It must have been the British in me and my fellow Russianist at New College, Leo Gadaski, that made us seek out ‘a local’ within a week of reaching Perm, a city of a million people nestled to the west of the Ural Mountains that is proud to be the first city in Europe as the Sun rises. And yes, within that first week, we stumbled across a charming little pub called Volki i Yolki (‘Wolves and Firs’) near enough to my apartment block. It quickly became our usual haunt after long days spent studying, teaching English or travelling around the Krai (Region).
In October, roughly a month after our arrival there, Leo received a surprise flurry of follows on his Instagram account; his gym trainer had been putting him on his Insta story every session they had together, so Leo had assumed that when a third year Perm State University student named Ann followed him too, it was from Evgenii the Trainer’s video of Leo. New as we were to the city, we decided to contact Anna and after a short, somewhat sheepish exchange on the app, we all agreed to meet in the pub a few days later.
I was, by this point, accustomed to introducing myself in fewer than three sentences as ‘a British Indian from West London, studying French and Russian at Oxford and living in Perm for three months.’ Her introduction was similarly brief: she is ‘a third year IR student at PSU from the Komi town of Kudymkar in central Perm Krai.’ It was Leo who first broached the subject of how she had found him and asked whether it was through Evgenii. He was met with a blank stare.
In fact, Leo and I had both been working as assistants in the university-affiliated Angliiski klub, helping to teach English to children and teenagers. Leo had featured in a short article in their newsletter proudly announcing that students from Oxford University had been working with them that month. We had been asked to lead sessions where young children could grill us on what Britain is like, on what it is really like to go to Oxford University and on any other topic that their English vocabulary let them touch upon. Ann had read that article.
She had not originally planned to contact us, but over the Summer of 2019, she had met with a large group of STEM undergraduates from Oxford and had loved getting to know them – fascinated by British politics and society, she had wanted to probe our knowledge on Brexit, climate change and all else that occupied, irritated and angered us about the UK at the time. Then the conversation shifted into her time with our friends from back home.
My friend Tim Robinson, my fellow student at St Edmund Hall and a biochemist, happened to have taken part in the BP-sponsored Summer Internship Programme which takes roughly thirty Oxford students to Perm every summer to work on research projects led by scientists there. It turned out that he had met Ann very early on in his time in Perm. Separately, both Ann and Tim recounted to me how Ann had invited a handful of those students in Perm to her hometown, where a summer camp for children was held. Tim and company were plonked in front of the young, gawping crowd for a little while as the children posed question after question about British culture to the bemused students sat in front of them, much to Ann’s amusement.
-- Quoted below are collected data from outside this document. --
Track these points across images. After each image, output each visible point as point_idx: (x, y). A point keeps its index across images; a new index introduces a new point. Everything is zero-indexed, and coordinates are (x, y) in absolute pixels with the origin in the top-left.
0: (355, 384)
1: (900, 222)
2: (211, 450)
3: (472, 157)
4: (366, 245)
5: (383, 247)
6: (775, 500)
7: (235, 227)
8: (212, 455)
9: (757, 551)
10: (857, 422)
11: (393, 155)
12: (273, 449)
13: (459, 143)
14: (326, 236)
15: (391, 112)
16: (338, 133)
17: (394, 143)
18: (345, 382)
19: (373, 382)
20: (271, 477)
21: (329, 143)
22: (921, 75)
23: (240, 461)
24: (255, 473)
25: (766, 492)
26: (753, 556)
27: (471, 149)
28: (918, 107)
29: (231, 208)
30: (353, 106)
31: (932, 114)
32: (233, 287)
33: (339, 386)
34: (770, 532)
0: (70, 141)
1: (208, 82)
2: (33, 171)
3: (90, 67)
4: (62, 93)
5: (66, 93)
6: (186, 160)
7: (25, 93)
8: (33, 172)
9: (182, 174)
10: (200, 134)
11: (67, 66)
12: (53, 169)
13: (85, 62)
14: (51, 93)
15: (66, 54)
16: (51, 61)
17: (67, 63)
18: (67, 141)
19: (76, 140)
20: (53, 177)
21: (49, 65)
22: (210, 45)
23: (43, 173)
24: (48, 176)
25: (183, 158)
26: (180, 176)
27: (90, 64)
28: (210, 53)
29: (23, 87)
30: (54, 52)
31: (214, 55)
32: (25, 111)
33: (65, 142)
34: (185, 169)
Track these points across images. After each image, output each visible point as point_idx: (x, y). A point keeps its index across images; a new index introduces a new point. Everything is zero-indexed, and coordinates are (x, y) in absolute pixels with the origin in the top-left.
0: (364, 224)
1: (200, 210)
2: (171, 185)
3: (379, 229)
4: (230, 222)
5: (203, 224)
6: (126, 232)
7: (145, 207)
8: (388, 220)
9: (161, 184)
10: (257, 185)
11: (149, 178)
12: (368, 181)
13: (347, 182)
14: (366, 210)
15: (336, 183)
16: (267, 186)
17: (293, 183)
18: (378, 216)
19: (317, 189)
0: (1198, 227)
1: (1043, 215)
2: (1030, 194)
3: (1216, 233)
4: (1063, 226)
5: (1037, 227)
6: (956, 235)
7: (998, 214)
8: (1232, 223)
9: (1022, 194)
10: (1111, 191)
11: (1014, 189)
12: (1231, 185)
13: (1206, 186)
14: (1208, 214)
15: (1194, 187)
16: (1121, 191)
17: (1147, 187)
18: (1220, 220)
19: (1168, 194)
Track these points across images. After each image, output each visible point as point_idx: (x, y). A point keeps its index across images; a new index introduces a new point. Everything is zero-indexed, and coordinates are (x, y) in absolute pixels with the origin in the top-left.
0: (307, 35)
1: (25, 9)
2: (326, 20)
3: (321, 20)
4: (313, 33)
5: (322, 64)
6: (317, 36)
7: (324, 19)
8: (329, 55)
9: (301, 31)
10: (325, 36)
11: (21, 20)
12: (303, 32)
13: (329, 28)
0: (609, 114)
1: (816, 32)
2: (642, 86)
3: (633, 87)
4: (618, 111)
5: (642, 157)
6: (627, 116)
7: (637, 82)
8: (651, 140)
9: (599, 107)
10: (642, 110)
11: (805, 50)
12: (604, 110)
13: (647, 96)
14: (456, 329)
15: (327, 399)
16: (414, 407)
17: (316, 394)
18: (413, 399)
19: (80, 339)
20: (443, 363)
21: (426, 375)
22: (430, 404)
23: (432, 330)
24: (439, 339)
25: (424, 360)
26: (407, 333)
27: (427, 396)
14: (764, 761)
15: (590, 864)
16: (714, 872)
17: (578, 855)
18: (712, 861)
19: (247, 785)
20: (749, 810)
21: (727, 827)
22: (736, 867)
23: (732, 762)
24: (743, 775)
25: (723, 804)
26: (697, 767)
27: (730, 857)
I have come to know what that feels like too. In November, the harsh Russian chill began to set in – on the Tuesday in the last week of the month, I was invited to speak at a gymnasium school in the small town of Solikamsk, in north Perm Krai, when the temperature dipped to the painful low of -22 degrees Celsius. The school had kindly offered to put me up in a local hotel for the evening before and cover the fare of my four-hour marshrutka minivan to and from Perm. I gladly accepted.
It was arranged for the whole school to meet me over the day in groups, from the nine-year-olds right up to the 18-year-olds. I was placed in the assembly hall with a cup of lemon green tea as groups of sixty were brought in to question me on whether I had pets and why I didn’t look like I was British and whether Oxford really was a place only for the richest and brightest. Answering was difficult, and I had a sense that almost every student and teacher in each room was listening intently. I was aware that I was the first native English speaker many of them had ever met. I left Solikamsk later that evening feeling drained, flustered, and flattered by the interest everyone had shown in me.
For all British people, Perm was a closed region for almost all of the Cold War as nuclear weapons were stored across the region; the missiles in Perm Krai alone were enough to wipe out 90% of the world’s population. Yet when Gorbachev finally declared Perm to be open to the world in 1989, Oxford’s own Karen Hewitt, from the Department for Continuing Education, became the first foreigner to be issued a work visa for the city of Perm to teach literature at the university there and established a lasting bond between the two universities that has since led to the twinning of Oxford and Perm as cities and that has now blossomed into a thirty-year-long cultural and intellectual exchange.
Artem once drove me in a taxi from my flat to the university. Soon after I had got into the cab, I noticed him eyeing me in the rear-view mirror. He asked me if I was Muslim. I shook my head and told him I wasn’t – I told him my family was Hindu, and that I’m British. Perm is not a city with a great deal of tourism of any sort, so Artem was clearly surprised and intrigued when I told him about Oxford, Perm and their relatively newfound closeness that began with a visit from one Oxford academic to PSU thirty years ago and has now touched hundreds of students and locals over the years. It was in the back of Artem’s car that I first properly reflected on this bond, and the hundreds I had met in my time in Perm.